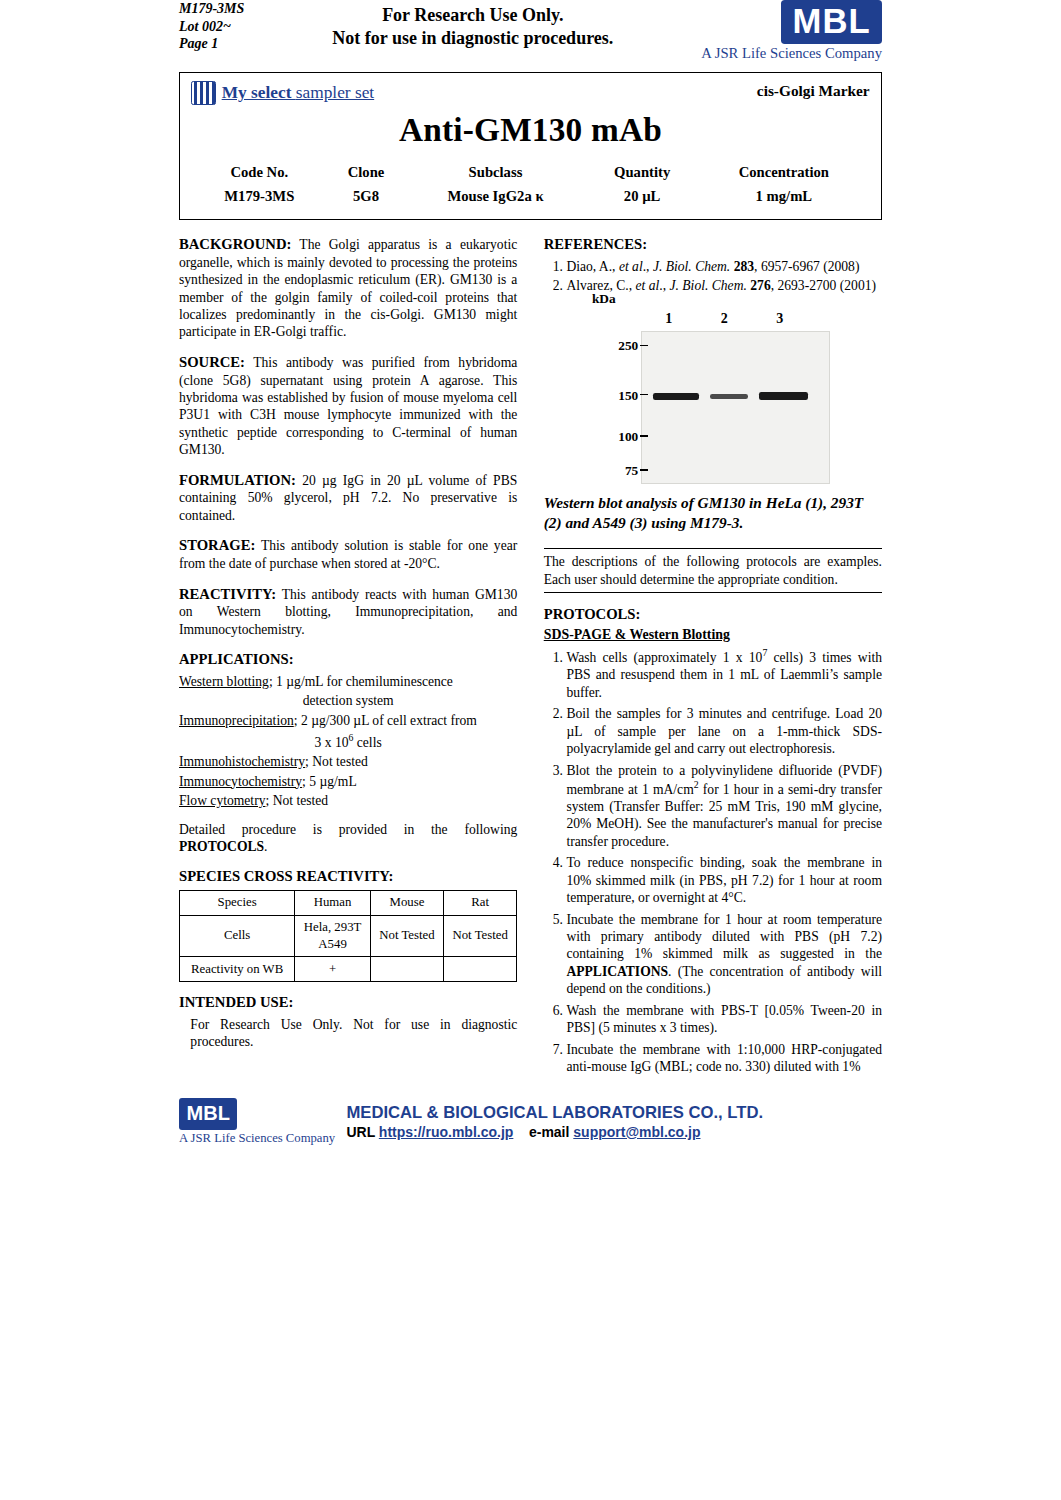M179-3MS
Lot 002~
Page 1
For Research Use Only.
Not for use in diagnostic procedures.
MBL
A JSR Life Sciences Company
My select sampler set
cis-Golgi Marker
Anti-GM130 mAb
| Code No. | Clone | Subclass | Quantity | Concentration |
| --- | --- | --- | --- | --- |
| M179-3MS | 5G8 | Mouse IgG2a κ | 20 µL | 1 mg/mL |
BACKGROUND: The Golgi apparatus is a eukaryotic organelle, which is mainly devoted to processing the proteins synthesized in the endoplasmic reticulum (ER). GM130 is a member of the golgin family of coiled-coil proteins that localizes predominantly in the cis-Golgi. GM130 might participate in ER-Golgi traffic.
SOURCE: This antibody was purified from hybridoma (clone 5G8) supernatant using protein A agarose. This hybridoma was established by fusion of mouse myeloma cell P3U1 with C3H mouse lymphocyte immunized with the synthetic peptide corresponding to C-terminal of human GM130.
FORMULATION: 20 µg IgG in 20 µL volume of PBS containing 50% glycerol, pH 7.2. No preservative is contained.
STORAGE: This antibody solution is stable for one year from the date of purchase when stored at -20°C.
REACTIVITY: This antibody reacts with human GM130 on Western blotting, Immunoprecipitation, and Immunocytochemistry.
APPLICATIONS:
Western blotting; 1 µg/mL for chemiluminescence
detection system
Immunoprecipitation; 2 µg/300 µL of cell extract from
3 x 106 cells
Immunohistochemistry; Not tested
Immunocytochemistry; 5 µg/mL
Flow cytometry; Not tested
Detailed procedure is provided in the following PROTOCOLS.
SPECIES CROSS REACTIVITY:
| Species | Human | Mouse | Rat |
| --- | --- | --- | --- |
| Cells | Hela, 293T A549 | Not Tested | Not Tested |
| Reactivity on WB | + | | |
INTENDED USE:
For Research Use Only. Not for use in diagnostic procedures.
REFERENCES:
Diao, A., et al., J. Biol. Chem. 283, 6957-6967 (2008)
Alvarez, C., et al., J. Biol. Chem. 276, 2693-2700 (2001)
kDa
123
250
150
100
75
Western blot analysis of GM130 in HeLa (1), 293T (2) and A549 (3) using M179-3.
The descriptions of the following protocols are examples. Each user should determine the appropriate condition.
PROTOCOLS:
SDS-PAGE & Western Blotting
Wash cells (approximately 1 x 107 cells) 3 times with PBS and resuspend them in 1 mL of Laemmli’s sample buffer.
Boil the samples for 3 minutes and centrifuge. Load 20 µL of sample per lane on a 1-mm-thick SDS-polyacrylamide gel and carry out electrophoresis.
Blot the protein to a polyvinylidene difluoride (PVDF) membrane at 1 mA/cm2 for 1 hour in a semi-dry transfer system (Transfer Buffer: 25 mM Tris, 190 mM glycine, 20% MeOH). See the manufacturer's manual for precise transfer procedure.
To reduce nonspecific binding, soak the membrane in 10% skimmed milk (in PBS, pH 7.2) for 1 hour at room temperature, or overnight at 4°C.
Incubate the membrane for 1 hour at room temperature with primary antibody diluted with PBS (pH 7.2) containing 1% skimmed milk as suggested in the APPLICATIONS. (The concentration of antibody will depend on the conditions.)
Wash the membrane with PBS-T [0.05% Tween-20 in PBS] (5 minutes x 3 times).
Incubate the membrane with 1:10,000 HRP-conjugated anti-mouse IgG (MBL; code no. 330) diluted with 1%
MBL
A JSR Life Sciences Company
MEDICAL & BIOLOGICAL LABORATORIES CO., LTD.
URL https://ruo.mbl.co.jp e-mail support@mbl.co.jp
-----
Verbatim output of every entry above is required, though pictures are to be left out.

M179-3MS
Lot 002~
Page 1
For Research Use Only.
Not for use in diagnostic procedures.
MBL
A JSR Life Sciences Company
My select sampler set
cis-Golgi Marker
Anti-GM130 mAb
| Code No. | Clone | Subclass | Quantity | Concentration |
| --- | --- | --- | --- | --- |
| M179-3MS | 5G8 | Mouse IgG2a κ | 20 µL | 1 mg/mL |
BACKGROUND: The Golgi apparatus is a eukaryotic organelle, which is mainly devoted to processing the proteins synthesized in the endoplasmic reticulum (ER). GM130 is a member of the golgin family of coiled-coil proteins that localizes predominantly in the cis-Golgi. GM130 might participate in ER-Golgi traffic.
SOURCE: This antibody was purified from hybridoma (clone 5G8) supernatant using protein A agarose. This hybridoma was established by fusion of mouse myeloma cell P3U1 with C3H mouse lymphocyte immunized with the synthetic peptide corresponding to C-terminal of human GM130.
FORMULATION: 20 µg IgG in 20 µL volume of PBS containing 50% glycerol, pH 7.2. No preservative is contained.
STORAGE: This antibody solution is stable for one year from the date of purchase when stored at -20°C.
REACTIVITY: This antibody reacts with human GM130 on Western blotting, Immunoprecipitation, and Immunocytochemistry.
APPLICATIONS:
Western blotting; 1 µg/mL for chemiluminescence
detection system
Immunoprecipitation; 2 µg/300 µL of cell extract from
3 x 106 cells
Immunohistochemistry; Not tested
Immunocytochemistry; 5 µg/mL
Flow cytometry; Not tested
Detailed procedure is provided in the following PROTOCOLS.
SPECIES CROSS REACTIVITY:
| Species | Human | Mouse | Rat |
| --- | --- | --- | --- |
| Cells | Hela, 293T A549 | Not Tested | Not Tested |
| Reactivity on WB | + | | |
INTENDED USE:
For Research Use Only. Not for use in diagnostic procedures.
REFERENCES:
Diao, A., et al., J. Biol. Chem. 283, 6957-6967 (2008)
Alvarez, C., et al., J. Biol. Chem. 276, 2693-2700 (2001)
kDa
123
250
150
100
75
Western blot analysis of GM130 in HeLa (1), 293T (2) and A549 (3) using M179-3.
The descriptions of the following protocols are examples. Each user should determine the appropriate condition.
PROTOCOLS:
SDS-PAGE & Western Blotting
Wash cells (approximately 1 x 107 cells) 3 times with PBS and resuspend them in 1 mL of Laemmli’s sample buffer.
Boil the samples for 3 minutes and centrifuge. Load 20 µL of sample per lane on a 1-mm-thick SDS-polyacrylamide gel and carry out electrophoresis.
Blot the protein to a polyvinylidene difluoride (PVDF) membrane at 1 mA/cm2 for 1 hour in a semi-dry transfer system (Transfer Buffer: 25 mM Tris, 190 mM glycine, 20% MeOH). See the manufacturer's manual for precise transfer procedure.
To reduce nonspecific binding, soak the membrane in 10% skimmed milk (in PBS, pH 7.2) for 1 hour at room temperature, or overnight at 4°C.
Incubate the membrane for 1 hour at room temperature with primary antibody diluted with PBS (pH 7.2) containing 1% skimmed milk as suggested in the APPLICATIONS. (The concentration of antibody will depend on the conditions.)
Wash the membrane with PBS-T [0.05% Tween-20 in PBS] (5 minutes x 3 times).
Incubate the membrane with 1:10,000 HRP-conjugated anti-mouse IgG (MBL; code no. 330) diluted with 1%
MBL
A JSR Life Sciences Company
MEDICAL & BIOLOGICAL LABORATORIES CO., LTD.
URL https://ruo.mbl.co.jp e-mail support@mbl.co.jp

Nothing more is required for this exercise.